Oddly enough, often Bethesda games are exceptions to this. They’re quite often just too damn big for me to just power through. I often have to take little vacations from the games or I’ll burn out. I enjoy playing them, they’re just so damned huge.
I’ve finished Skyrim twice but started it probably over a dozen times. I’ve finished the last fallout zero times but played several hundred hours of it. I just don’t like the main story.
I’m not talking about combat difficulty. I’m talking about:
- Number of available skills cut down from Morrowind to Oblivion
- They got rid of classes altogether
- They got rid of certain weapons
- Spellcrafting was gone by Skyrim
- Factions meant something in Morrowind. You could only join ONE house. If I remember correctly, you could only become head of one guild.
- Number of joinable factions/guilds decreased
- They got rid of spell failure based on skill level
- No map markers for quests in Morrowind
I also preferred the mage’s guild teleporters + silt striders as a way to get around as opposed to map fast travel.

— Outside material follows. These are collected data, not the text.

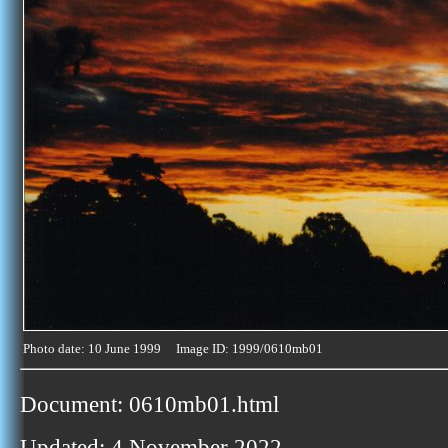
Photo date: 10 June 1999 Image ID: 1999/0610mb01
Document: 0610mb01.html
Updated: 4 November 2022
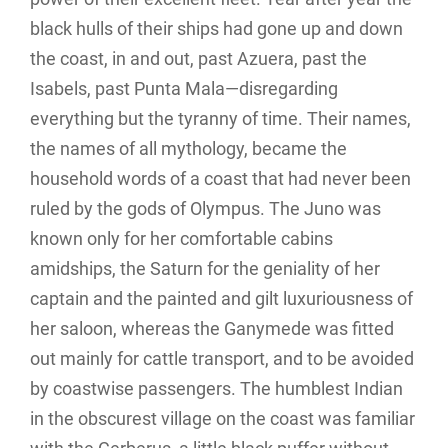
black hulls of their ships had gone up and down
the coast, in and out, past Azuera, past the
Isabels, past Punta Mala—disregarding
everything but the tyranny of time. Their names,
the names of all mythology, became the
household words of a coast that had never been
ruled by the gods of Olympus. The Juno was
known only for her comfortable cabins
amidships, the Saturn for the geniality of her
captain and the painted and gilt luxuriousness of
her saloon, whereas the Ganymede was fitted
out mainly for cattle transport, and to be avoided
by coastwise passengers. The humblest Indian
in the obscurest village on the coast was familiar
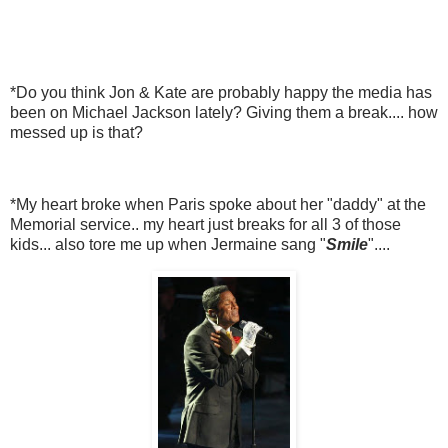
*Do you think Jon & Kate are probably happy the media has
been on Michael Jackson lately? Giving them a break.... how
messed up is that?
*My heart broke when Paris spoke about her "daddy" at the
Memorial service.. my heart just breaks for all 3 of those
kids... also tore me up when Jermaine sang "
Smile
"....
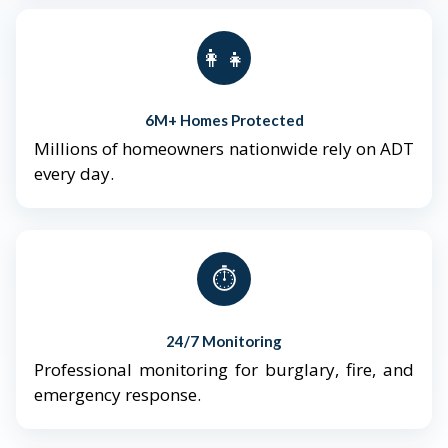
👨‍👩‍👧‍👦
6M+ Homes Protected
Millions of homeowners nationwide rely on ADT
every day.
⏱️
24/7 Monitoring
Professional monitoring for burglary, fire, and
emergency response.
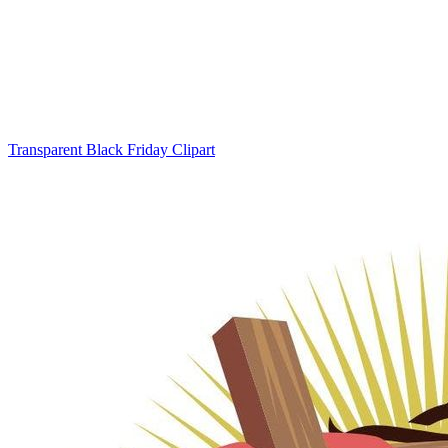
Transparent Black Friday Clipart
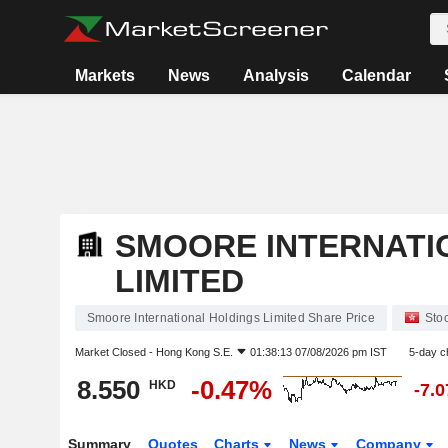
Markets
News
Analysis
Calendar
SMOORE INTERNATI
LIMITED
Smoore International Holdings Limited Share Price
Sto
Market Closed -
Hong Kong S.E.
01:38:13 07/08/2026 pm IST
5-day c
8.550
-0.47%
HKD
-7.
Summary
Quotes
Charts
News
Company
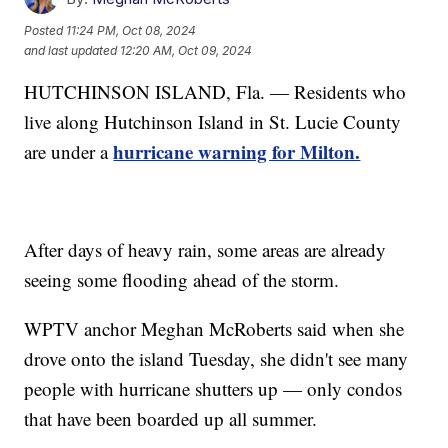
Posted
11:24 PM, Oct 08, 2024
and last updated
12:20 AM, Oct 09, 2024
HUTCHINSON ISLAND, Fla. — Residents who
live along Hutchinson Island in St. Lucie County
hurricane warning for Milton.
are under a
After days of heavy rain, some areas are already
seeing some flooding ahead of the storm.
WPTV anchor Meghan McRoberts said when she
drove onto the island Tuesday, she didn't see many
people with hurricane shutters up — only condos
that have been boarded up all summer.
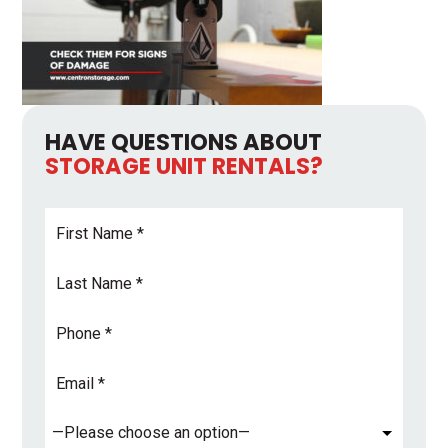
HAVE QUESTIONS ABOUT
STORAGE UNIT RENTALS?
First
Name
*
Last
Name
*
Phone
Email
Address
*
Subject
*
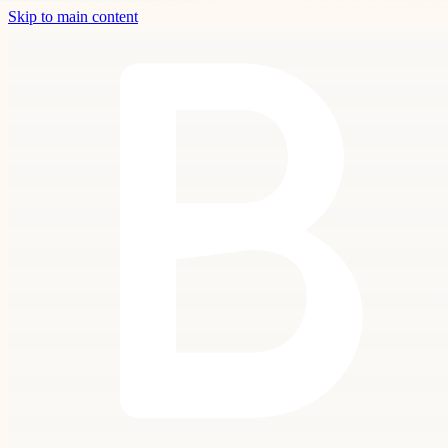
Skip to main content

Also, stats don’t seem to matter a whole lot after Morrowind. Block was entirely based on that skill’s level, for example.
And dialogue doesn’t seem to matter a whole lot, it’s not like there are many dialogue choices and they usually don’t affect anything. No point in raising Speech in Skyrim except to get lower prices from vendors which doesn’t matter.
Right. That’s what I meant.
We are in agreement, sir. Carry on!
These are good points. But bottom line is that I still played Morrowind the least out of all of them despite liking these things you listed. Because I was too powerful, money was meaningless, and combat was never fun.